In order to make a life, Gabrielle, when young, had recreated herself, and this had nourished and encouraged her for many years. In her heart, meanwhile, she knew the truth of what haunted her. But lacking that emotional resilience, with time her frantic attempts to throw herself “into something else” through work had grown ever less successful. Even in sleep, her need to forget no longer left Gabrielle, and she was obliged to fill that, too, with work. Finally, worried about embarrassing herself in sleep, Gabrielle told Céline and Lilou that she wanted to be tied down to her bed, leaving her unable to “stray” through the corridors of the Ritz at night.

But the sadness of Gabrielle’s trials was not to end there. One of her favorite models recently remembered that after dinner with Lilou and Gabrielle one evening, she came with them to Gabrielle’s rooms. The model was astonished at the ritual of Gabrielle’s preparations for the night, and watching Lilou and Céline strap her to her bed, she objected, “But are you mad, why are you tying her up, what’s going on?” And Gabrielle told her that recently she’d been found “cornering the elevator man… and dragging myself through the hotel.” The model continued:

She’d been taking morphine for 25 years and morphine made her delirious. She told me,

“I want to make love.” She didn’t say “make love,” she used the direct word.

“It’s not because I don’t want to fuck, it’s because I’m ashamed of my body.”

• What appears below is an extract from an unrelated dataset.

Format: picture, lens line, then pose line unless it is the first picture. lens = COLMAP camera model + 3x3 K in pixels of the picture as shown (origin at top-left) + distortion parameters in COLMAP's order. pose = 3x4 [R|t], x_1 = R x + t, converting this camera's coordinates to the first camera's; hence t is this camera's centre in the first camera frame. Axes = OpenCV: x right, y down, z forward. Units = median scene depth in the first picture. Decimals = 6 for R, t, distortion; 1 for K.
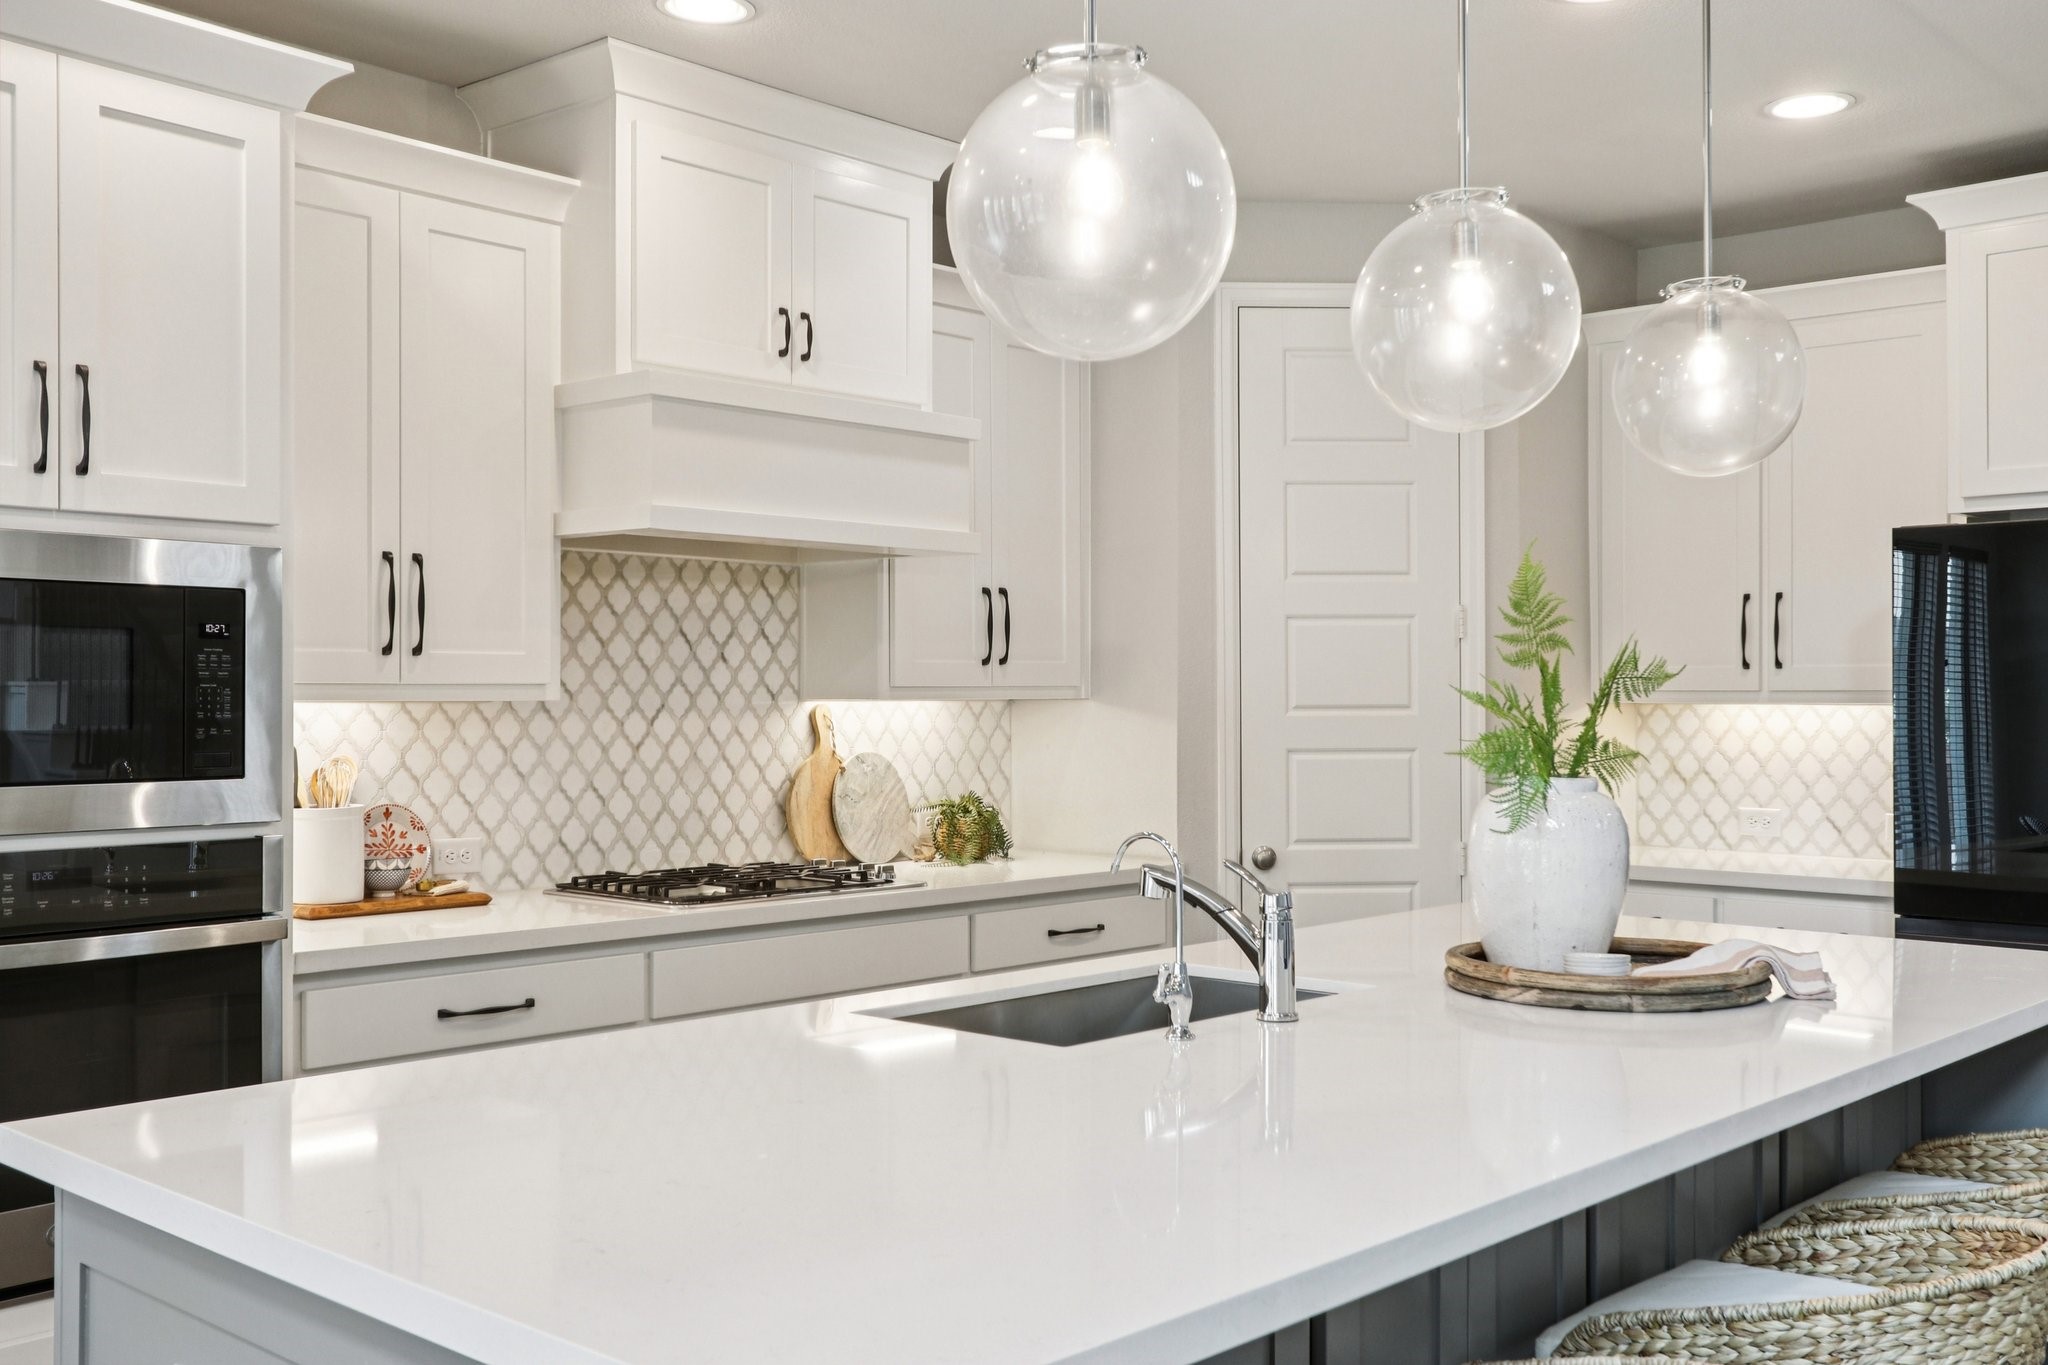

So I think that at this moment (when she was injected with her morphine), she was delivered from her inhibitions, and then, she’d leave her room. Searching. So she explained to me that she started to have herself tied up to her bed. After that she was in her dream and said, “We’ll say goodbye now. Lilou, tie me up.” 27

Gabrielle began falling over. She injured her leg, cut her nose, hurt her hand. But she was terribly wary of being treated by the doctors, fearful they would disclose her weakness to the press. (Rumors of Gabrielle’s reduced health had indeed been going around the news offices for some time.) She had a minor stroke, was hospitalized, and felt humiliated at her infirmity. She was becoming very frail.